### Assigned task
From the line holding "analysis of adenocarcinoma" to the final line of the entries, set down each line exactly, including both, and nothing more.

*** Data shown ***

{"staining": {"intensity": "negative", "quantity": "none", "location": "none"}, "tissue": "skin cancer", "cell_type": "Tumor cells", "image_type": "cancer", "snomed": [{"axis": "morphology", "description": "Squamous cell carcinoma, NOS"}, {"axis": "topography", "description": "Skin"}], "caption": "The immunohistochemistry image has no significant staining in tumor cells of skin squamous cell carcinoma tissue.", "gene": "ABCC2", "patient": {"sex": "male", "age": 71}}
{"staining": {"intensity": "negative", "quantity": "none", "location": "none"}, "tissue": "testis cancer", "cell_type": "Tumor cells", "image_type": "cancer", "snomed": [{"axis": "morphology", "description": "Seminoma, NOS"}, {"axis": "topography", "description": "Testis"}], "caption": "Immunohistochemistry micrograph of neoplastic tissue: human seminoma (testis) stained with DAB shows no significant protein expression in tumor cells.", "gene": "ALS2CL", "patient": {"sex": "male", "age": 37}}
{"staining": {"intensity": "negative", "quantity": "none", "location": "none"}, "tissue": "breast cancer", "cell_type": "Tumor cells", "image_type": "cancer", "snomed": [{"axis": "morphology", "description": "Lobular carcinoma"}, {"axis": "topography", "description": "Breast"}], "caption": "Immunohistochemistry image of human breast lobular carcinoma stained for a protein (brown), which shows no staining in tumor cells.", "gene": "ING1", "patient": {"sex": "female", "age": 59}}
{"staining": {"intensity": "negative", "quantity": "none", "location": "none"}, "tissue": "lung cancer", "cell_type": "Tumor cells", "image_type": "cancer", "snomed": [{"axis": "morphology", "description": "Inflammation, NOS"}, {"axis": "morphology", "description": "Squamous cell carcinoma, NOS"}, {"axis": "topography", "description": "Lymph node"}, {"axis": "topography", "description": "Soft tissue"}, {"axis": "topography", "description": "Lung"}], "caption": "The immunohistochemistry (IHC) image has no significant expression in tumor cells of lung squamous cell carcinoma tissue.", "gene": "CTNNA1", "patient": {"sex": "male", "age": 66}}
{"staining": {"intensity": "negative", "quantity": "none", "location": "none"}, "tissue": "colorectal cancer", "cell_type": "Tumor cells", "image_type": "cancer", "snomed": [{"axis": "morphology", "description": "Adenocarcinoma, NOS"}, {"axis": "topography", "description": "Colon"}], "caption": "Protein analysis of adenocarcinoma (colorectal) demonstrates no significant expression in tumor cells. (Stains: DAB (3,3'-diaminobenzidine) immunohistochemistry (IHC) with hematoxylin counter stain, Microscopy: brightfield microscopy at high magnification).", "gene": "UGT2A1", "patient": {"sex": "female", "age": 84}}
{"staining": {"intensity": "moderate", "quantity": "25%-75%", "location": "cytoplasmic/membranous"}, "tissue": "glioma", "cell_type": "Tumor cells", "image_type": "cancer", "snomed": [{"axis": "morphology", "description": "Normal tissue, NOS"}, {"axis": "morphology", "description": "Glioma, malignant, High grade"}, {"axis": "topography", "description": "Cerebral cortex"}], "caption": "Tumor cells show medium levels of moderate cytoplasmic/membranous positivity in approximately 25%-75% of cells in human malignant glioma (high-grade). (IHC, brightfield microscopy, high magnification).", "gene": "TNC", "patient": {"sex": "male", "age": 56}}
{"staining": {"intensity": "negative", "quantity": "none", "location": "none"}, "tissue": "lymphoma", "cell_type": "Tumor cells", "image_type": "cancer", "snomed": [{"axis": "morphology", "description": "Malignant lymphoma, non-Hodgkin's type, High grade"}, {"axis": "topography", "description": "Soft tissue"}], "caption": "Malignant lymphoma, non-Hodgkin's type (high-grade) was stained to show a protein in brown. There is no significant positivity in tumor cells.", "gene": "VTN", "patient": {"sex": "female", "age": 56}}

*** End of Data shown ***

### Your solution
{"staining": {"intensity": "negative", "quantity": "none", "location": "none"}, "tissue": "colorectal cancer", "cell_type": "Tumor cells", "image_type": "cancer", "snomed": [{"axis": "morphology", "description": "Adenocarcinoma, NOS"}, {"axis": "topography", "description": "Colon"}], "caption": "Protein analysis of adenocarcinoma (colorectal) demonstrates no significant expression in tumor cells. (Stains: DAB (3,3'-diaminobenzidine) immunohistochemistry (IHC) with hematoxylin counter stain, Microscopy: brightfield microscopy at high magnification).", "gene": "UGT2A1", "patient": {"sex": "female", "age": 84}}
{"staining": {"intensity": "moderate", "quantity": "25%-75%", "location": "cytoplasmic/membranous"}, "tissue": "glioma", "cell_type": "Tumor cells", "image_type": "cancer", "snomed": [{"axis": "morphology", "description": "Normal tissue, NOS"}, {"axis": "morphology", "description": "Glioma, malignant, High grade"}, {"axis": "topography", "description": "Cerebral cortex"}], "caption": "Tumor cells show medium levels of moderate cytoplasmic/membranous positivity in approximately 25%-75% of cells in human malignant glioma (high-grade). (IHC, brightfield microscopy, high magnification).", "gene": "TNC", "patient": {"sex": "male", "age": 56}}
{"staining": {"intensity": "negative", "quantity": "none", "location": "none"}, "tissue": "lymphoma", "cell_type": "Tumor cells", "image_type": "cancer", "snomed": [{"axis": "morphology", "description": "Malignant lymphoma, non-Hodgkin's type, High grade"}, {"axis": "topography", "description": "Soft tissue"}], "caption": "Malignant lymphoma, non-Hodgkin's type (high-grade) was stained to show a protein in brown. There is no significant positivity in tumor cells.", "gene": "VTN", "patient": {"sex": "female", "age": 56}}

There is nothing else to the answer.